§ **Activity**
The response should hold every record from the listing that follows, verbatim, and no pictures.
-- Opening Marker --
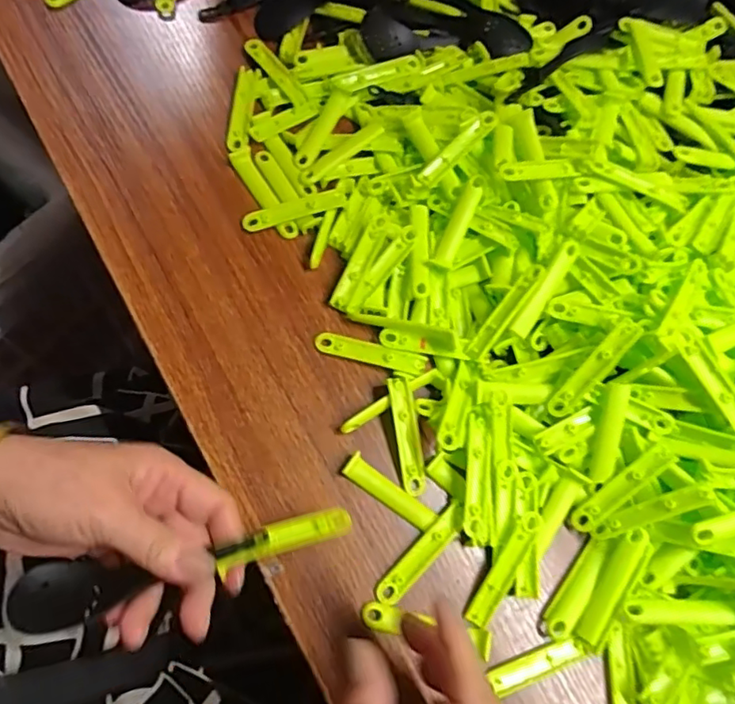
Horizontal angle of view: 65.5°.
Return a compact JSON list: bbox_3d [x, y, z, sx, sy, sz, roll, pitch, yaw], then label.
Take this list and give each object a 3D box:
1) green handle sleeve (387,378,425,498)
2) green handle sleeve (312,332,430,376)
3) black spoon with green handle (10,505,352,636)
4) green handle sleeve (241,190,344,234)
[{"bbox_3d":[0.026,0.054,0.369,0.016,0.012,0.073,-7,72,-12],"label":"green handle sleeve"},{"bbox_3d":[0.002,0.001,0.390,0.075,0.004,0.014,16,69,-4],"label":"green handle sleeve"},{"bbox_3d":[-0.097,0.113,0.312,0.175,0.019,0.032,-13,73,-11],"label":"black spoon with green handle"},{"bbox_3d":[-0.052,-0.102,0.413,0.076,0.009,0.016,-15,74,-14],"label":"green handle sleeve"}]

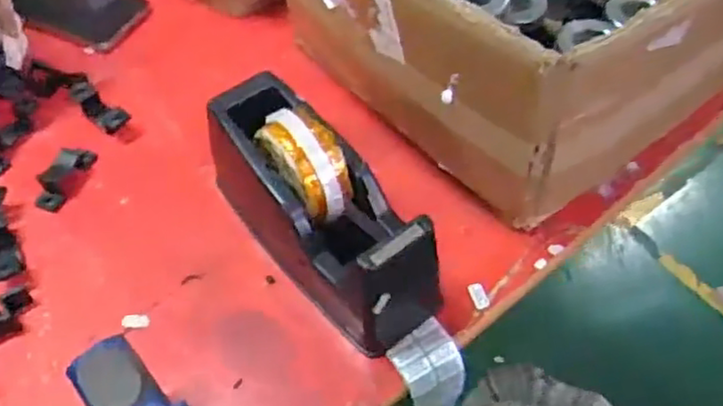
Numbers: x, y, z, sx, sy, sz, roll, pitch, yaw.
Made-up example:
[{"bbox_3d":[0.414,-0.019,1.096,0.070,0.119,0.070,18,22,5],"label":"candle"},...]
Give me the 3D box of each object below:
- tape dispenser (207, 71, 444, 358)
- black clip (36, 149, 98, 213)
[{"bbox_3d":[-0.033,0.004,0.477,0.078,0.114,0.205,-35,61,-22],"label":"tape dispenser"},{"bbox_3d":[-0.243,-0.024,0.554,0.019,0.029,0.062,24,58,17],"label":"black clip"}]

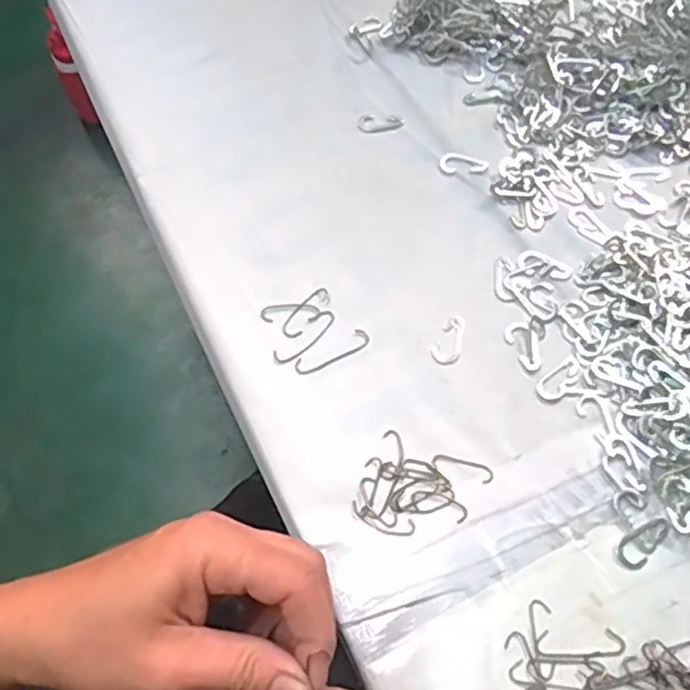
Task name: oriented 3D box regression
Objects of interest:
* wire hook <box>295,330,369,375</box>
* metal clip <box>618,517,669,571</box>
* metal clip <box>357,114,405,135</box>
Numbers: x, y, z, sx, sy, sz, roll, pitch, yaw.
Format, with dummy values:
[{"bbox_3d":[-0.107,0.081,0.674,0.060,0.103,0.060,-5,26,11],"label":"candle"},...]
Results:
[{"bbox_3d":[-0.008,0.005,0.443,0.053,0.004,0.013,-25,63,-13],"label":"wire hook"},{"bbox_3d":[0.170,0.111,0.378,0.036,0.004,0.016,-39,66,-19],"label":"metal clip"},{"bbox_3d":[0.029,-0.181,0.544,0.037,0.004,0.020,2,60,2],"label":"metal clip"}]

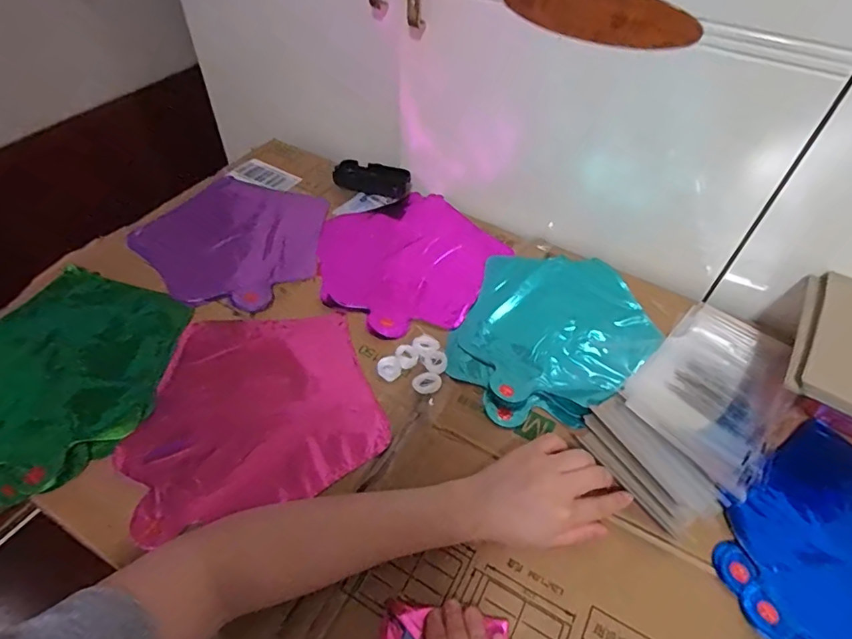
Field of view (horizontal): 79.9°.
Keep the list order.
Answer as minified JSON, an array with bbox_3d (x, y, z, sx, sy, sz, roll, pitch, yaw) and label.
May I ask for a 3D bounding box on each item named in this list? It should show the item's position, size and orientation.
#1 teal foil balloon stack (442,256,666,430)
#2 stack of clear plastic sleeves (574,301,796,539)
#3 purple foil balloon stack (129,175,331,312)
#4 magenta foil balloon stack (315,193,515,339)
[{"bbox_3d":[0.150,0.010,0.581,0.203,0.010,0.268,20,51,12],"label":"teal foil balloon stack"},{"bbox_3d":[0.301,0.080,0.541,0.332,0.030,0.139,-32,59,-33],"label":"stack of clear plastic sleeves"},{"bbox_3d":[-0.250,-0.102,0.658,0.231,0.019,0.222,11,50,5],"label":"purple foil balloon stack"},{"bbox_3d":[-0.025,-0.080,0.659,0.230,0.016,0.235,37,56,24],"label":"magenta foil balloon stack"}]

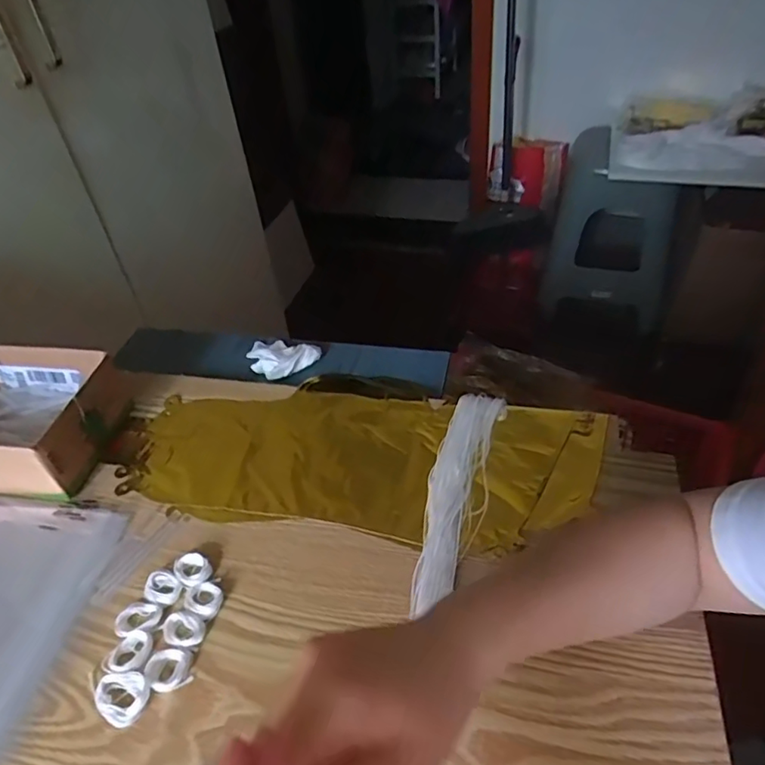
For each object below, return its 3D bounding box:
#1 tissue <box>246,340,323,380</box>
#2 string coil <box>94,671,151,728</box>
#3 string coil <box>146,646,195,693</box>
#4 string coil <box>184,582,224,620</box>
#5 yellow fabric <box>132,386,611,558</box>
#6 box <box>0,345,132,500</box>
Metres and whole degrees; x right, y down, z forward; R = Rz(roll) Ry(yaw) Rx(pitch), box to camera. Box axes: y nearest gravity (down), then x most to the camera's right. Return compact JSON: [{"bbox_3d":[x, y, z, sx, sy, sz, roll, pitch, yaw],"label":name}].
-- Closing Marker --
§ **The answer**
Horizontal angle of view: 65.5°.
Return a compact JSON list: bbox_3d [x, y, z, sx, sy, sz, roll, pitch, yaw], then label.
Take this list and give each object a 3D box:
1) green handle sleeve (387,378,425,498)
2) green handle sleeve (312,332,430,376)
3) black spoon with green handle (10,505,352,636)
4) green handle sleeve (241,190,344,234)
[{"bbox_3d":[0.026,0.054,0.369,0.016,0.012,0.073,-7,72,-12],"label":"green handle sleeve"},{"bbox_3d":[0.002,0.001,0.390,0.075,0.004,0.014,16,69,-4],"label":"green handle sleeve"},{"bbox_3d":[-0.097,0.113,0.312,0.175,0.019,0.032,-13,73,-11],"label":"black spoon with green handle"},{"bbox_3d":[-0.052,-0.102,0.413,0.076,0.009,0.016,-15,74,-14],"label":"green handle sleeve"}]

Numbers: x, y, z, sx, sy, sz, roll, pitch, yaw.
Made-up example:
[{"bbox_3d":[0.414,-0.019,1.096,0.070,0.119,0.070,18,22,5],"label":"candle"},...]
Give me the 3D box of each object below:
- tape dispenser (207, 71, 444, 358)
- black clip (36, 149, 98, 213)
[{"bbox_3d":[-0.033,0.004,0.477,0.078,0.114,0.205,-35,61,-22],"label":"tape dispenser"},{"bbox_3d":[-0.243,-0.024,0.554,0.019,0.029,0.062,24,58,17],"label":"black clip"}]

Task name: oriented 3D box regression
Objects of interest:
* wire hook <box>295,330,369,375</box>
* metal clip <box>618,517,669,571</box>
* metal clip <box>357,114,405,135</box>
Numbers: x, y, z, sx, sy, sz, roll, pitch, yaw.
Format, with dummy values:
[{"bbox_3d":[-0.107,0.081,0.674,0.060,0.103,0.060,-5,26,11],"label":"candle"},...]
Results:
[{"bbox_3d":[-0.008,0.005,0.443,0.053,0.004,0.013,-25,63,-13],"label":"wire hook"},{"bbox_3d":[0.170,0.111,0.378,0.036,0.004,0.016,-39,66,-19],"label":"metal clip"},{"bbox_3d":[0.029,-0.181,0.544,0.037,0.004,0.020,2,60,2],"label":"metal clip"}]

Field of view (horizontal): 79.9°.
Keep the list order.
Answer as minified JSON, an array with bbox_3d (x, y, z, sx, sy, sz, roll, pitch, yaw) and label.
May I ask for a 3D bounding box on each item named in this list? It should show the item's position, size and orientation.
#1 teal foil balloon stack (442,256,666,430)
#2 stack of clear plastic sleeves (574,301,796,539)
#3 purple foil balloon stack (129,175,331,312)
#4 magenta foil balloon stack (315,193,515,339)
[{"bbox_3d":[0.150,0.010,0.581,0.203,0.010,0.268,20,51,12],"label":"teal foil balloon stack"},{"bbox_3d":[0.301,0.080,0.541,0.332,0.030,0.139,-32,59,-33],"label":"stack of clear plastic sleeves"},{"bbox_3d":[-0.250,-0.102,0.658,0.231,0.019,0.222,11,50,5],"label":"purple foil balloon stack"},{"bbox_3d":[-0.025,-0.080,0.659,0.230,0.016,0.235,37,56,24],"label":"magenta foil balloon stack"}]

For each object below, return its 3D bounding box:
#1 tissue <box>246,340,323,380</box>
#2 string coil <box>94,671,151,728</box>
#3 string coil <box>146,646,195,693</box>
#4 string coil <box>184,582,224,620</box>
#5 yellow fabric <box>132,386,611,558</box>
#6 box <box>0,345,132,500</box>
Metres and whole degrees; x right, y down, z forward; R = Rz(roll) Ry(yaw) Rx(pitch), box to camera. Box axes: y nearest gravity (down), then x most to the camera's right. Return compact JSON: [{"bbox_3d":[x, y, z, sx, sy, sz, roll, pitch, yaw],"label":name}].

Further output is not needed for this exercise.